The relentless trend upwards on the back of ETF buying of the large cap tech stocks has accelerated the rise of the market and a correction back to the 200-day MAV was (is) overdue in my view.
Snapchat has also caused some concern – not only is it overvalued (some may argue its IPO was only successful as ETFs had to buy into it) but the bigger issue is corporate governance.
Shareholders have no voting rights so can’t influence the company’s direction. Investors are therefore only buying the potential for future profits – profits that may or may not materialise.
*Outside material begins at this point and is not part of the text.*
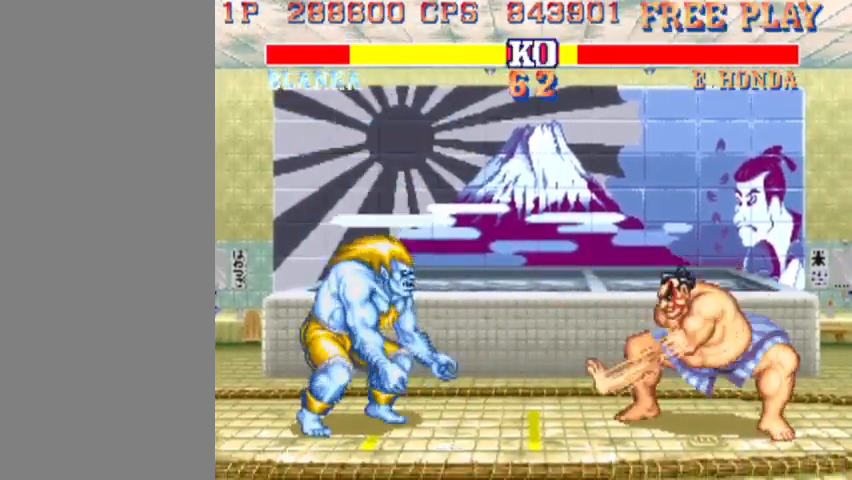
{"buttons": ["R2"], "left_stick": "center", "events": [[133, "left_stick", "center"], [500, "R2", "down"]]}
Sound uncomfortably familiar?
Despite all this, Gleeson ‘s view is that the fundamentals have not changed and are still positive.
There are no signs of overspend or overcapacity, companies have strong leverage and cash flow – i.e. healthy balance sheets with surplus cash being used for investment, acquisitions or share buybacks.
It’s also worth bearing in mind that, since 2014, large-cap tech cash has built up considerably and could, in theory, now purchase more than 130% of SMID tech market cap. 2016 was already strong for M&A and 2017 is forecast to be stronger still.
So the question is should retail investors be taking their profits too or gamble on the market heading higher? Gleeson is being cautious.
He’d already been building up his cash weighting to about 3% in the past couple of months and, following a trip to San Francisco last week, plans to use this to invest in some new ideas.